I've heard the じょう being pronounced as some kind of voiceless fricative in multiple works of entertainment, especially in the case of 激情. Is it some kind of remnant phoneme from old Japanese or is it just an artistic stylization? I'm pretty sure it doesn't appear in the modern standard phonology, or does it?

Examples on YouTube

  • 1
    It's normal that じょう adopts [ʒo] in sequence of phonems.
    – user4092
    Feb 4, 2016 at 13:23
  • 3
    To me, the ones in the movies sound a normal voiced じょう.
    – user4092
    Feb 5, 2016 at 0:59
  • 1
    These videos are obviously げきじょう to me, and it is hard to confuse げきじょう with げきしょう. Does it mean natives distinguish in a different way?
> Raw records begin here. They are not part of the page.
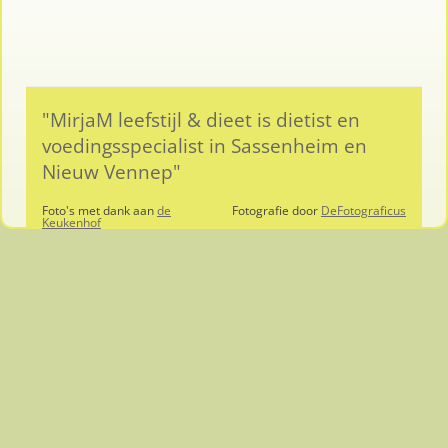
"MirjaM leefstijl & dieet is dietist en
voedingsspecialist in Sassenheim en
Nieuw Vennep"
Foto's met dank aan
de
Fotografie door
DeFotograficus
Keukenhof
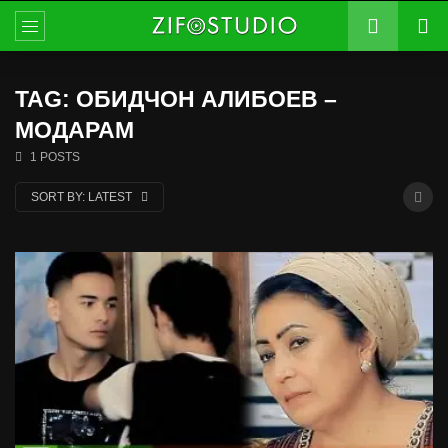
TAG: ОБИДЧОН АЛИБОЕВ –
МОДАРАМ
1 POSTS
SORT BY:
LATEST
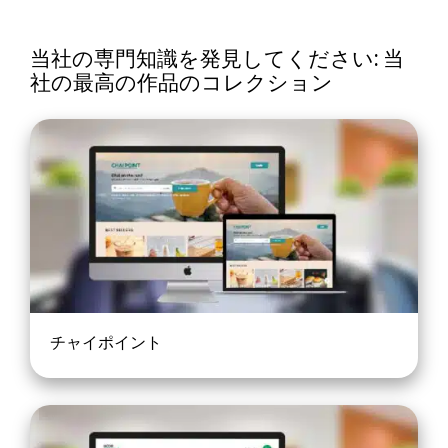
当社の専門知識を発見してください: 当
社の最高の作品のコレクション
チャイポイント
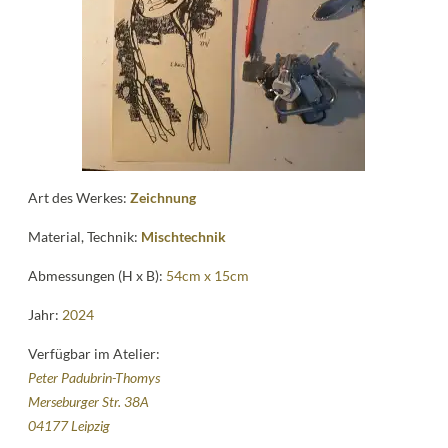
Kontakt
follow
me
Art des Werkes:
Zeichnung
Material, Technik:
Mischtechnik
Abmessungen (H x B):
54cm x 15cm
Jahr:
2024
Verfügbar im Atelier:
Peter Padubrin-Thomys
Merseburger Str. 38A
04177 Leipzig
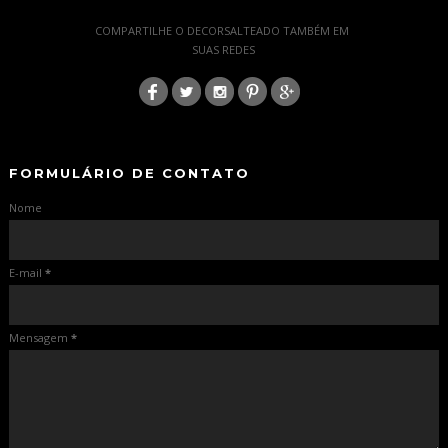
-
COMPARTILHE O DECORSALTEADO TAMBÉM EM
SUAS REDES
:
-
-
FORMULÁRIO DE CONTATO
Nome
E-mail
*
Mensagem
*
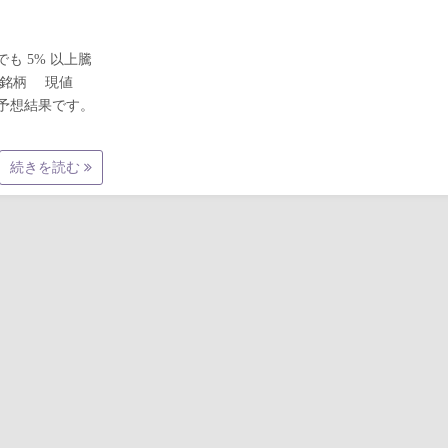
でも 5% 以上騰
ード 銘柄 現値
る予想結果です。
続きを読む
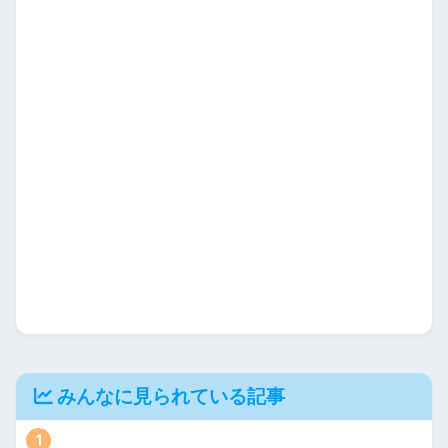
みんなに見られている記事
1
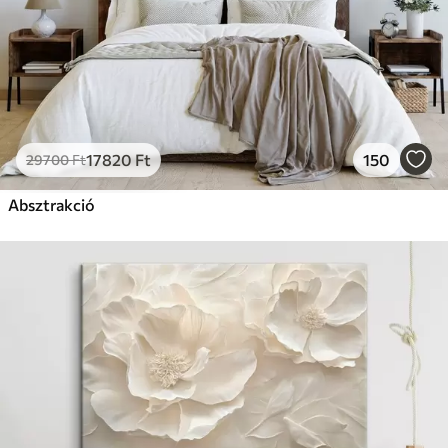
17820
Ft
150
29700
Ft
Absztrakció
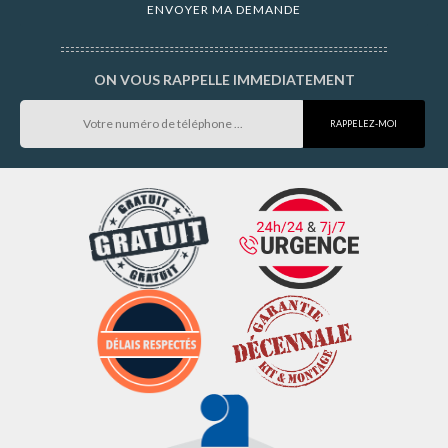
ON VOUS RAPPELLE IMMEDIATEMENT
I am curious.
    – Keita ODA
    Feb 7, 2016 at 20:00

3 Answers 3


激情 should never be pronounced with voiceless fricative like "shou" as you say. If you mouth it "gekishou," it turns out to be 激賞 meaning "high praise," or 劇症 meaning an acute symptom of disease, like fulminant hepatitis.

情 either as its own, or in combined-form like 情熱 (passion)、情緒 (emotion)、熱情 (ardor), 情実 (personal considerations /motives)、情趣 (feeling /atomosphere) must always be pronounced "じょう - jou."


If you loosen your throat, じょう might turn to しょう as you say. But that has nothing to do with one's style.

edit: じょう as in げきじょう is not easy to deeply pronounce (in fact, しょう as in えきしょう is sharply pronounced with the vowel in き skipped) and it could be physically closer to しょう as in, say, あいしょう rather than average じょう.

  • 2
    What do you mean by "deeply pronounce"? Feb 5, 2016 at 1:18
  • With your throat tightly closed.
    – user4092
    Feb 5, 2016 at 1:19

I can't really make sense of those videos as げきしょう. (Not an English native speaker, if that may be related.)

That's how the word (and the sequence of phonems, as noted by (user4092) reads in regular speech, not just in songs.